_DIRECTIONS_. Pick up the article on dental shade charting below where it stops, and keep writing in the same voice.

_TEXT PASSAGE_.
- Opening Delimiter -

Kraftwerk Prosthetic Dental Laboratory Hand-crafted smiles since 1984
Updated: 25 May 2009   

Shade Charting: Can we take perfect shades every time?

Imagine you have a hot dog covered in mustard on a bun.
Close your eyes and imagine what it looks like.

What color is the mustard you envision? Is it vividly bright yellow like French's, or is it Gulden's or Grey Poupon or some other brownish-yellow brand of mustard?

Both are yellow mustards in the broadest sense - but they are very different in appearance aren't they?

In dentistry, how can we effectively communicate color?

If you're charting a shade on a patient, and you cannot find a shade tab to match a natural tooth, (number #8 for example) - but you see a yellow dominent hue at the cervival,  which one of the many yellows will you ask the ceramist to include in the replication? Honey yellow?..banana?..perhaps a blend of a yellowish-ochre? Maybe the color you see is mustard yellow! But will your ceramist envision the same brand of mustard? You can see where we're heading. We need to be on the same page.

Look at an orange. You think you're seeing the orange directly, but you aren't. What you see when you look at any object is light reflected from the object and transduced into an image in your brain. An orange peel will not look the same in the morning sun as it will in the artificial light of your kitchen in the evening - nor will it look the same if you shine a spotlight upon it, or when you view it at dusk as natural light fades.

- Closing Delimiter -

_DATASET EXCERPTS_.
- Opening Delimiter -

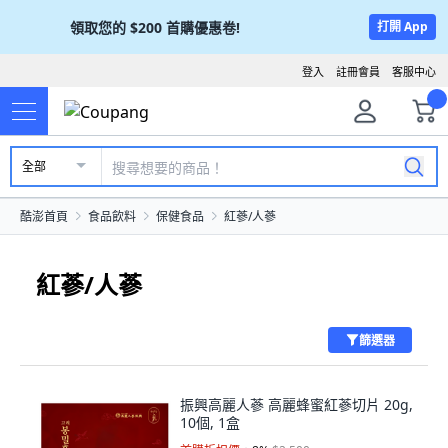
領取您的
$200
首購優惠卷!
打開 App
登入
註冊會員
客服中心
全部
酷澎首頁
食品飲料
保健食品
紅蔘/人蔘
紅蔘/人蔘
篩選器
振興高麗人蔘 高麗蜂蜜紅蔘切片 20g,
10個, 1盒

- Closing Delimiter -
- Opening Delimiter -

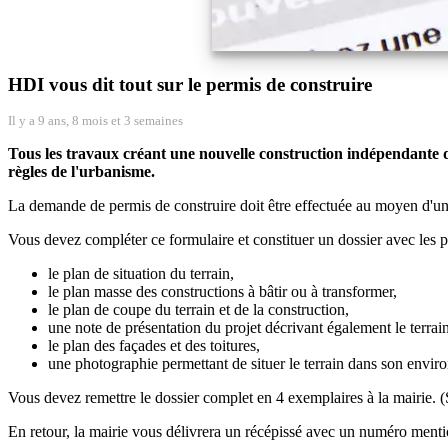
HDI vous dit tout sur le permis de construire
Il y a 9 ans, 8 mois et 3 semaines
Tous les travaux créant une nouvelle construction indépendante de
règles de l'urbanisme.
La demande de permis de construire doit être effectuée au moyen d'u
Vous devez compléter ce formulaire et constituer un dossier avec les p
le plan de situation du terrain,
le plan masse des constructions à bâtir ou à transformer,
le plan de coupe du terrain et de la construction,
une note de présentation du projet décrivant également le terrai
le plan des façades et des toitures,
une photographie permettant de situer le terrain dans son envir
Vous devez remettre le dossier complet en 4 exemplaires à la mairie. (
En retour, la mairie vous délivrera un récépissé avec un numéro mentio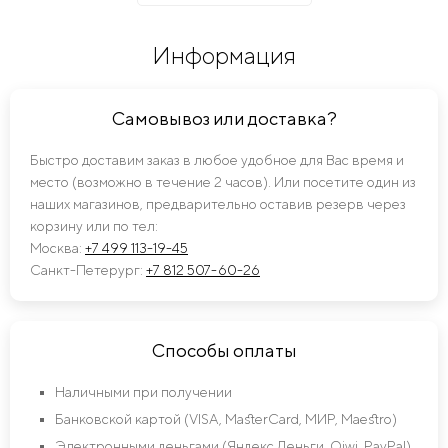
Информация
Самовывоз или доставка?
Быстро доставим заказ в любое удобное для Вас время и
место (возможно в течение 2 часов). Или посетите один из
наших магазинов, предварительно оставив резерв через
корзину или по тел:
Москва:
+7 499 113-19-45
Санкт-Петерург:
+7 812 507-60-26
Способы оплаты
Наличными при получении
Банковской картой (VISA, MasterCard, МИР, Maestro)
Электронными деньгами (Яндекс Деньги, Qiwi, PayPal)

- Closing Delimiter -

_EXERCISE OUTPUT_.
If you place the orange on a blue tablecloth, it will look different than on a white one, and as light sources change, the intensity of the colors will also.

Color is a marvelous phenomonon, but absent from light - the world would be without color. Light allows us to "see" all the colors of the spectrum. Certainly, it is the primary factor in selecting shades in human dentition. Always consider the light source(s) when selecting shades. The angle of the light, the type, the intensity, are all factors that can & will change.

 

In order to replicate teeth as naturally as possible, first  determine the value within a given range of hues. Re-check the value with the patient standing, and if possible, in two or more light sources. Finally, re-check the value again.  It can be decreased, but it can never be raised once the porcelain is furnace-matured.